Please swap "catalogue" for "table" in the stretch of the records from the line containing "2.28.2 catalogue (DETECT_THRESH" through the line containing "Image 1292 x". Give back only those lines, with everything else left unchanged.

+++ Data records +++

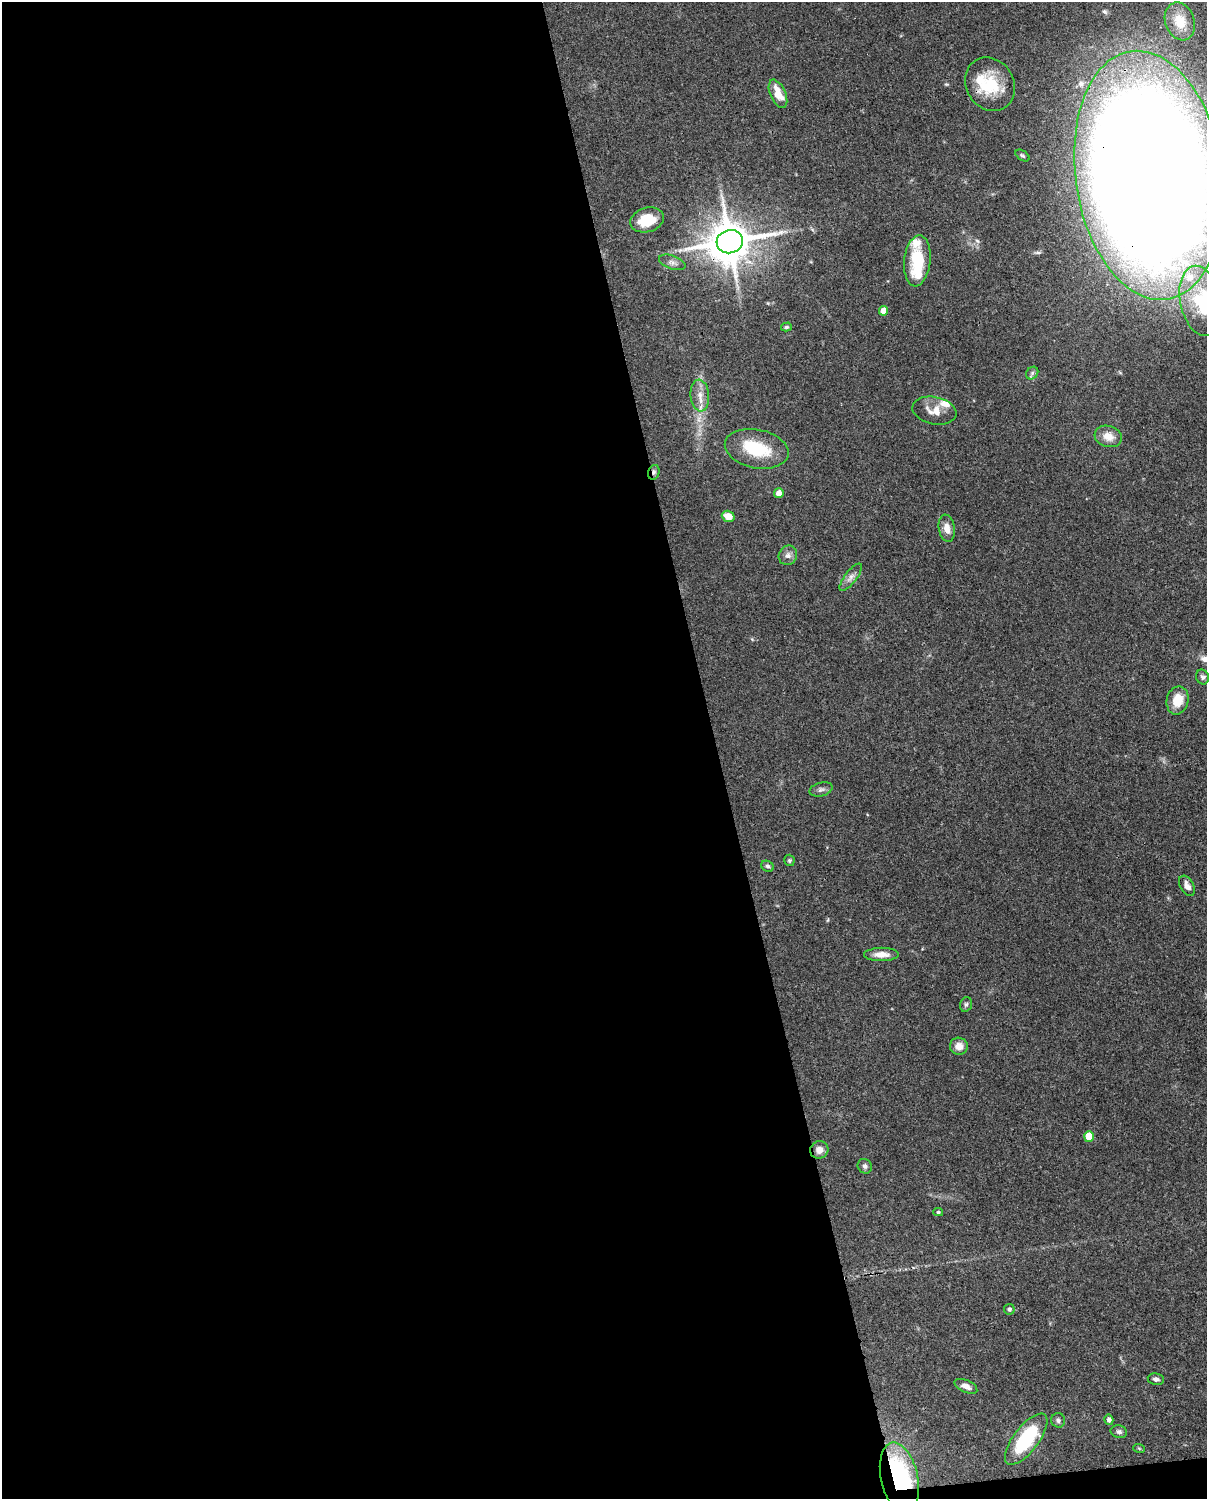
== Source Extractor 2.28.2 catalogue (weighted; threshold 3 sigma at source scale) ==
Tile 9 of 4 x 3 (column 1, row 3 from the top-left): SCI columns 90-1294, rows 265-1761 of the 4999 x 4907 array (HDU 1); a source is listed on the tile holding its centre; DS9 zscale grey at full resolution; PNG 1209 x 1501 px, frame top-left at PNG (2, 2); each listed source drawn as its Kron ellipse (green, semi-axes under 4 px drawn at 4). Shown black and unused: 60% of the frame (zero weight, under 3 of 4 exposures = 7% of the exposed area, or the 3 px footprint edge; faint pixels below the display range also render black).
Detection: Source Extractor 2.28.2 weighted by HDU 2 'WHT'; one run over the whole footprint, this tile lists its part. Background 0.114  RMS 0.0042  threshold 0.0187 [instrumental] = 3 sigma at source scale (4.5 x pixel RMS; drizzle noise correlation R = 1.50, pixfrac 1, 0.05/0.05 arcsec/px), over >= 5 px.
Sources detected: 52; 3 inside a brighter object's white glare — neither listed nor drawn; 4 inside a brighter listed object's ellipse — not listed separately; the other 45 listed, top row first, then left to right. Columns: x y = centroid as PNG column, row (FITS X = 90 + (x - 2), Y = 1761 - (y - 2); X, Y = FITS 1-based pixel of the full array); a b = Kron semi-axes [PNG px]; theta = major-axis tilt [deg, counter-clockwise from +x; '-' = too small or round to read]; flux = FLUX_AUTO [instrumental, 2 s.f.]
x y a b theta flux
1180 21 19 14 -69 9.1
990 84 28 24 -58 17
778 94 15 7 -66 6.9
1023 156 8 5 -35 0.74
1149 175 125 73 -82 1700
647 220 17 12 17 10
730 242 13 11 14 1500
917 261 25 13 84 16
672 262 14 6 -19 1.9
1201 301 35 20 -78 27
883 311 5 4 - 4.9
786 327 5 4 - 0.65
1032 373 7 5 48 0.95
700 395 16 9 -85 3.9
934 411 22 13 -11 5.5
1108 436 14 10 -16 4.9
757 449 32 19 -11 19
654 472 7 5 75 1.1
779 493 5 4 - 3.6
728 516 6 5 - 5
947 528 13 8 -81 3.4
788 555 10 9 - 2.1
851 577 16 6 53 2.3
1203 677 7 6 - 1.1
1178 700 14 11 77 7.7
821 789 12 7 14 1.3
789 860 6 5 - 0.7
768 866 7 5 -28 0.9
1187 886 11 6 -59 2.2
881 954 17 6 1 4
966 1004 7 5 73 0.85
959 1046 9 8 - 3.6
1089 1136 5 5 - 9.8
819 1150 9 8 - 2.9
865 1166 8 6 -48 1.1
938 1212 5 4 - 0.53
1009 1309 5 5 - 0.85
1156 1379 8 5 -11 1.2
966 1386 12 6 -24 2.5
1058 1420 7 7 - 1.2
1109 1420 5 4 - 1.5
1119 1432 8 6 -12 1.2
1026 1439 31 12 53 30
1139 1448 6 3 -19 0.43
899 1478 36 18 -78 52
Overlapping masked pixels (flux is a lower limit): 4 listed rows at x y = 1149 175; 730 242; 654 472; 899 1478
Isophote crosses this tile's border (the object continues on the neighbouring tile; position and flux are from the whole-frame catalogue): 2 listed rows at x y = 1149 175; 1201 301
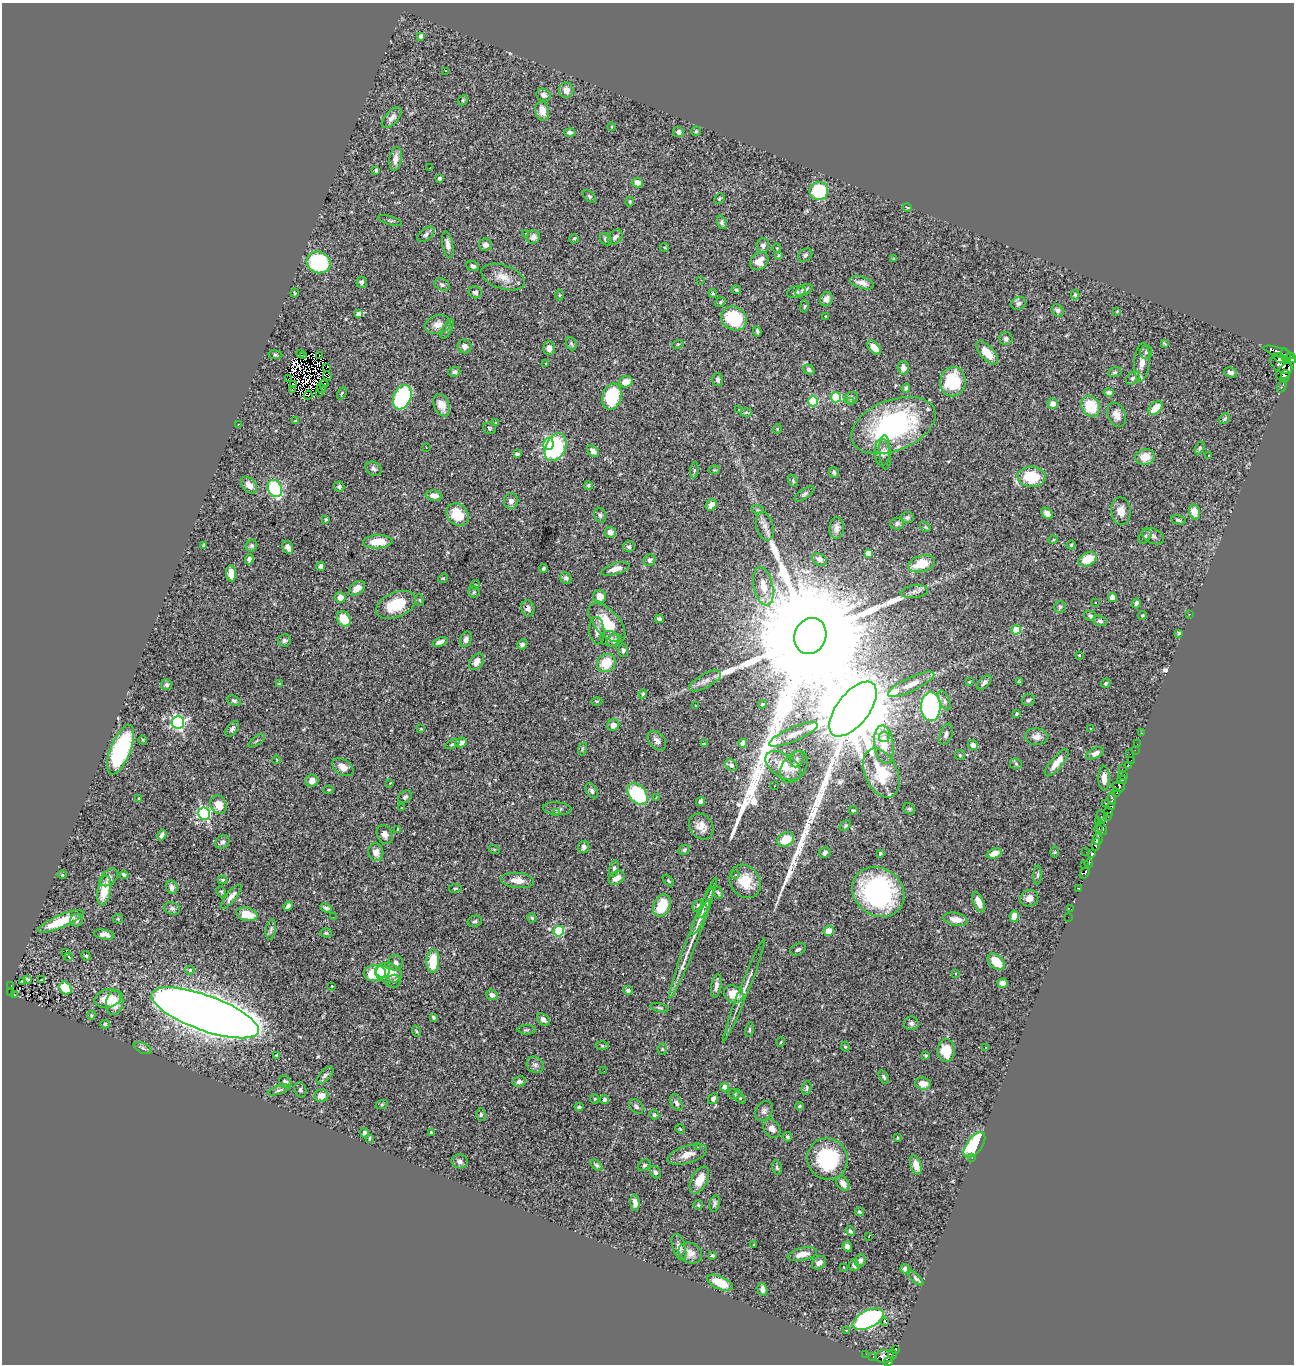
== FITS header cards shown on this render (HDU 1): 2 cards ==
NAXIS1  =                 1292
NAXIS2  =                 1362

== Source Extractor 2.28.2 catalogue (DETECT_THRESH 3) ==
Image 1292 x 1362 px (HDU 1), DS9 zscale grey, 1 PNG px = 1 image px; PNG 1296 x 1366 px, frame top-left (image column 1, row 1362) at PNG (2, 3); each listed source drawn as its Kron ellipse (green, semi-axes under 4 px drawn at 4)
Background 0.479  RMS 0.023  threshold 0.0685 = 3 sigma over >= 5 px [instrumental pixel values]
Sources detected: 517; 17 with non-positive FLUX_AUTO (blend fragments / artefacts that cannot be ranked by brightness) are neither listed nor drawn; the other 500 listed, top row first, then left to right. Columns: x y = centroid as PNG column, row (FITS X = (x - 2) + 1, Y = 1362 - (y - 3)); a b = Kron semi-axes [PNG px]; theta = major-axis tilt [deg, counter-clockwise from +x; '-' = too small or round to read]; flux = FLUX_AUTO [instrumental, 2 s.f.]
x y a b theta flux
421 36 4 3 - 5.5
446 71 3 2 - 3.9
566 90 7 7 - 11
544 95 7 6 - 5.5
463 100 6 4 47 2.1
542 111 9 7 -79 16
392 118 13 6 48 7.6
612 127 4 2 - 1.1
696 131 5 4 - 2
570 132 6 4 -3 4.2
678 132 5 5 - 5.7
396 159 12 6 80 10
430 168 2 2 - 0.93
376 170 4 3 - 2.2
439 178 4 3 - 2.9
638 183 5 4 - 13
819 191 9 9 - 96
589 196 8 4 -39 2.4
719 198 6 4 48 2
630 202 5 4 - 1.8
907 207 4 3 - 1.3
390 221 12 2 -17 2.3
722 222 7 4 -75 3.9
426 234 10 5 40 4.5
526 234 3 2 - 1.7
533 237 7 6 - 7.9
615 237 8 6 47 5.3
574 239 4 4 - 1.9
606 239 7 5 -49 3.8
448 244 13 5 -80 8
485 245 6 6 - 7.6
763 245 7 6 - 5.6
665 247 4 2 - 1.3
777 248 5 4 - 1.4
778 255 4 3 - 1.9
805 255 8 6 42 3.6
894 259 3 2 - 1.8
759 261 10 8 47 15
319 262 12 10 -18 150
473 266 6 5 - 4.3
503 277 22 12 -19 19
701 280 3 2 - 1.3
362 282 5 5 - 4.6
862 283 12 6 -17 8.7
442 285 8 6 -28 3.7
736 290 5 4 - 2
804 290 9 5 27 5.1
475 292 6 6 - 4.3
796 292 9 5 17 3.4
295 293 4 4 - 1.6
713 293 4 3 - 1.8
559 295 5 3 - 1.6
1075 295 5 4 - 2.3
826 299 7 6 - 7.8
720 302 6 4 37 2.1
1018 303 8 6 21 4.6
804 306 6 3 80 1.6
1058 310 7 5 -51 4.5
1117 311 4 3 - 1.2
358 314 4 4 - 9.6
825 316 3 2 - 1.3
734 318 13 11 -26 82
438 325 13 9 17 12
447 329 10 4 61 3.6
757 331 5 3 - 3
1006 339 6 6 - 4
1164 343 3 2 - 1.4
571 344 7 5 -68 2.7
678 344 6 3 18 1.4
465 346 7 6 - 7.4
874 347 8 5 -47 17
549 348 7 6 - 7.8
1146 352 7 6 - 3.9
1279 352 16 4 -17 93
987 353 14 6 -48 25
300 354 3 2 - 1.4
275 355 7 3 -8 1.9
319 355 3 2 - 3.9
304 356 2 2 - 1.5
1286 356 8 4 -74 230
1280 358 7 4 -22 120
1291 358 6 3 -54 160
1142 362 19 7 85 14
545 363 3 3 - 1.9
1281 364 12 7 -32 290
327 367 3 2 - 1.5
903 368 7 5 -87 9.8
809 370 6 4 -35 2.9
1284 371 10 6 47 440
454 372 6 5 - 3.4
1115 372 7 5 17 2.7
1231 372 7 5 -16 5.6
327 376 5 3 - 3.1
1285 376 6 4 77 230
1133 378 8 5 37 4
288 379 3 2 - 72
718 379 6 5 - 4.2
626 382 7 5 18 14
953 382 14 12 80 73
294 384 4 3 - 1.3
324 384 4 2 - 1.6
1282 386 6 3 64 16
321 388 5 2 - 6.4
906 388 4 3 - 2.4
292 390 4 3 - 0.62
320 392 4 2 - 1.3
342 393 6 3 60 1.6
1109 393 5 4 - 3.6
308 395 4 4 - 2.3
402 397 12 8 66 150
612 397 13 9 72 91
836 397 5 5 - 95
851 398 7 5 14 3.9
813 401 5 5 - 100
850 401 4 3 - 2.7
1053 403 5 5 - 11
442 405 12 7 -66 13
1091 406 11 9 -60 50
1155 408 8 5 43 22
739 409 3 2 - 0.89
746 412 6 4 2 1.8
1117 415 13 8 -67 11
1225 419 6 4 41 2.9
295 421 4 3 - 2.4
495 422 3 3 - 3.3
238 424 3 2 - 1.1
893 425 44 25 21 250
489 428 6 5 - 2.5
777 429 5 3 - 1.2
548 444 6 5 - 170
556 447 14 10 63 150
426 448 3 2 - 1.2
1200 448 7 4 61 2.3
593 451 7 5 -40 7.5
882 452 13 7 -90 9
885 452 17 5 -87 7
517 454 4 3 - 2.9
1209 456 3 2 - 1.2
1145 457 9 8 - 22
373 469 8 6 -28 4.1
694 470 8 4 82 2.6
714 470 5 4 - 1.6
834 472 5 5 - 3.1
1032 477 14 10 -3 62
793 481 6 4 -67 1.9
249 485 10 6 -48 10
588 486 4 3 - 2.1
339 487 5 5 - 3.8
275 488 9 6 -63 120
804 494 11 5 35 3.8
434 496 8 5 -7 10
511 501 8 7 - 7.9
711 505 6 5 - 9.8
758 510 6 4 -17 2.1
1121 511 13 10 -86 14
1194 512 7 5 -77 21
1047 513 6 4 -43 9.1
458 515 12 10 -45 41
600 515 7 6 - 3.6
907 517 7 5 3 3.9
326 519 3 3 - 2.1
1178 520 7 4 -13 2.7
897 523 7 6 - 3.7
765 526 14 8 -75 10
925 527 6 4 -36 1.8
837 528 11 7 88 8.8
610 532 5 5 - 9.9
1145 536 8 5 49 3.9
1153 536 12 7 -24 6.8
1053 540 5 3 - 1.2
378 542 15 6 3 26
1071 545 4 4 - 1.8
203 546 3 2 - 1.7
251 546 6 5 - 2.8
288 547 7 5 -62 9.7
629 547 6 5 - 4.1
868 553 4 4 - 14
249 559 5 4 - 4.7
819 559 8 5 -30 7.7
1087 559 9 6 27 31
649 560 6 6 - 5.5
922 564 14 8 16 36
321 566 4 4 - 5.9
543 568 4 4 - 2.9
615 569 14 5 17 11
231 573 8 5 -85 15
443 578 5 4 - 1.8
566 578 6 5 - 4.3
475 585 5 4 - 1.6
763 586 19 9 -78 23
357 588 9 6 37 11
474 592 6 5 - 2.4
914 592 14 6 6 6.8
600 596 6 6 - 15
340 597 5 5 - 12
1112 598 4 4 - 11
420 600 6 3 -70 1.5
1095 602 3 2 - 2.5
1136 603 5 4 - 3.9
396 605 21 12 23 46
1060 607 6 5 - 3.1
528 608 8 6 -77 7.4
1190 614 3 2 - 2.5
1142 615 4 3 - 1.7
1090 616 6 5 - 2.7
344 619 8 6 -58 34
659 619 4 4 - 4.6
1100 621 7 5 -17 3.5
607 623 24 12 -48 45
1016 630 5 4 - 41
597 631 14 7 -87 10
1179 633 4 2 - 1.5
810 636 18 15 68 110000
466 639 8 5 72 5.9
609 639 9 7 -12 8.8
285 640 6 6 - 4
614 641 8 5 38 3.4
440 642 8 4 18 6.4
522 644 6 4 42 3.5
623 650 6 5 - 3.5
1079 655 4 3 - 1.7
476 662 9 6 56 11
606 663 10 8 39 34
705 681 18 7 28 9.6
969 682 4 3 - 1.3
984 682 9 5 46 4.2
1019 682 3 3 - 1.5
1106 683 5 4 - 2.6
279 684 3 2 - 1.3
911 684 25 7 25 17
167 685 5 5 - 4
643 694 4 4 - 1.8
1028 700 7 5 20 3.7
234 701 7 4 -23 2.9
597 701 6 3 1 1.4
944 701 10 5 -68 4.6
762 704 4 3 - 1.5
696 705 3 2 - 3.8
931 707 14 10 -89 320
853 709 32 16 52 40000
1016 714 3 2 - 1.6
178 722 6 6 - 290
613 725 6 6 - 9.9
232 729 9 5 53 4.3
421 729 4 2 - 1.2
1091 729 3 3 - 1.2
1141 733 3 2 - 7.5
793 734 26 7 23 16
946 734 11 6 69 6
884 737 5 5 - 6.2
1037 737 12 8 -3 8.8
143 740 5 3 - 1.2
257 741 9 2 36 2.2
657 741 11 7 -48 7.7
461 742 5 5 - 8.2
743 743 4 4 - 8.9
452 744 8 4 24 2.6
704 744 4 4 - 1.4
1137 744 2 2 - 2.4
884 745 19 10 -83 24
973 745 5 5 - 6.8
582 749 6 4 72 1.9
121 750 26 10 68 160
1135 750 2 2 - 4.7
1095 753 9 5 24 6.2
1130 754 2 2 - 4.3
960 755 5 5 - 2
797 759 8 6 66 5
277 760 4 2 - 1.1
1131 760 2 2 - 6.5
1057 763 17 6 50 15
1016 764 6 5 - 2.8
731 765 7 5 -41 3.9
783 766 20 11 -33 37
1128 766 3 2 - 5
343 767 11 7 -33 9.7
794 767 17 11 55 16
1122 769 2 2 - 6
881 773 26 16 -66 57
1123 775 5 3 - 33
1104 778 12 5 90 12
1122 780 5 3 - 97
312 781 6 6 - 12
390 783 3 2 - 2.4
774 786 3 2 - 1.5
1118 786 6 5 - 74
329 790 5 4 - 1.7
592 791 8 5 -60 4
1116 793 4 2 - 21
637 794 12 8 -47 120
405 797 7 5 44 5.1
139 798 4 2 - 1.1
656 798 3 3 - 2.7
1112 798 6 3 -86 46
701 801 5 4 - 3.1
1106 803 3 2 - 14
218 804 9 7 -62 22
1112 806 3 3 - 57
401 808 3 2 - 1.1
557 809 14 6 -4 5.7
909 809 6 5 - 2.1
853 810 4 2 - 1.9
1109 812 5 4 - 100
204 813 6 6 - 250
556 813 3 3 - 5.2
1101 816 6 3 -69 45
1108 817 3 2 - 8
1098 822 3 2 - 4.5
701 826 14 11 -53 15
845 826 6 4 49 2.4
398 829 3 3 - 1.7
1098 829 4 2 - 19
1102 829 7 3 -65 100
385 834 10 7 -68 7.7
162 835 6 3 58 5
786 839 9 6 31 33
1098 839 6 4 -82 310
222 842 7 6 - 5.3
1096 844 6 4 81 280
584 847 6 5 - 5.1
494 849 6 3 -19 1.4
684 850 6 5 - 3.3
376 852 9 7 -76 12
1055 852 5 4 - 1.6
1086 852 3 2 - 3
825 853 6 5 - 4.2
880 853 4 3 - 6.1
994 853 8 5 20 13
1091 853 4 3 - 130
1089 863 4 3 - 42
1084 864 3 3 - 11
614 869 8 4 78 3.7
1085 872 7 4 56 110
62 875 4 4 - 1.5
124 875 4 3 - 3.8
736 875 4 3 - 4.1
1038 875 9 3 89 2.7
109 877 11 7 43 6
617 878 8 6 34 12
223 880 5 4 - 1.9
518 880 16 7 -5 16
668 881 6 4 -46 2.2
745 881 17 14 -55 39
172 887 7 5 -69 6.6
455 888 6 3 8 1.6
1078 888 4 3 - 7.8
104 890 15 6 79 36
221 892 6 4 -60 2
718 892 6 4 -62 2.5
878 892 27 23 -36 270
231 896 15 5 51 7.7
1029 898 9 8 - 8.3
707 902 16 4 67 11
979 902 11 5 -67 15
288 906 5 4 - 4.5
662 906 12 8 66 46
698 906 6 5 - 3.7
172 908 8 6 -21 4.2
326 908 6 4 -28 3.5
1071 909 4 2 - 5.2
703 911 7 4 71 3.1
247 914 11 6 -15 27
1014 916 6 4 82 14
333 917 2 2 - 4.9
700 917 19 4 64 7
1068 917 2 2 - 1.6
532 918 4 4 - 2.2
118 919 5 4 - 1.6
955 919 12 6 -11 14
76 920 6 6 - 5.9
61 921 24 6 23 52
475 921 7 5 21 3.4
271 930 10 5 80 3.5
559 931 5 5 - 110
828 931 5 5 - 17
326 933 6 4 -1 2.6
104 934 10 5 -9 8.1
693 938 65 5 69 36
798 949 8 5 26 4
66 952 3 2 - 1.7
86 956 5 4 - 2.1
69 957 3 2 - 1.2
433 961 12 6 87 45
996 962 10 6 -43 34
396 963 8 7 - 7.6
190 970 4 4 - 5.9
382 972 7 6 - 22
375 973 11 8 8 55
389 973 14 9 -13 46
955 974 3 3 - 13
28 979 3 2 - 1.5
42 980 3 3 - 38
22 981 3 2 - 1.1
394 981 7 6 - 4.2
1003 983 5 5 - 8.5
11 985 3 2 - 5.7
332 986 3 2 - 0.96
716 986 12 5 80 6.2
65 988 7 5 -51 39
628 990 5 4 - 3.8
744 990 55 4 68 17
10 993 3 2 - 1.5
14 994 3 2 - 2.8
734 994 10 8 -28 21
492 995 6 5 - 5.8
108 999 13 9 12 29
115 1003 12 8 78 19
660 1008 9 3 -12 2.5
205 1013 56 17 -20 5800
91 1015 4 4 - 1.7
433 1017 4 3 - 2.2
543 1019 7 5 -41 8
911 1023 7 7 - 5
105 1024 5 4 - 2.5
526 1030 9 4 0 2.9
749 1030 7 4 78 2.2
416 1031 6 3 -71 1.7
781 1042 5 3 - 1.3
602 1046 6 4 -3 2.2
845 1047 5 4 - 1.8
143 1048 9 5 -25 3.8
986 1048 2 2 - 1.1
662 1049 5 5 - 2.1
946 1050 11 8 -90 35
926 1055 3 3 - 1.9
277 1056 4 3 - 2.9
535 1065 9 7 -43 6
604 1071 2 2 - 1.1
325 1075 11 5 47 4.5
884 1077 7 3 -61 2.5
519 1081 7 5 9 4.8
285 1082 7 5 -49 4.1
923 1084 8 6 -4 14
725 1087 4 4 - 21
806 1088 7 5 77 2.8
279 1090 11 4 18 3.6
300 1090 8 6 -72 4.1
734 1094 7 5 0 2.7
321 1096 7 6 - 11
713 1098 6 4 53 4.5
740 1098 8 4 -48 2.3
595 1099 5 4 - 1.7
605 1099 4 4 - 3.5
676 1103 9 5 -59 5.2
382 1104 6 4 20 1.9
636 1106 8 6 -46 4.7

+++

Reply to the exercise:
== Source Extractor 2.28.2 table (DETECT_THRESH 3) ==
Image 1292 x 1362 px (HDU 1), DS9 zscale grey, 1 PNG px = 1 image px; PNG 1296 x 1366 px, frame top-left (image column 1, row 1362) at PNG (2, 3); each listed source drawn as its Kron ellipse (green, semi-axes under 4 px drawn at 4)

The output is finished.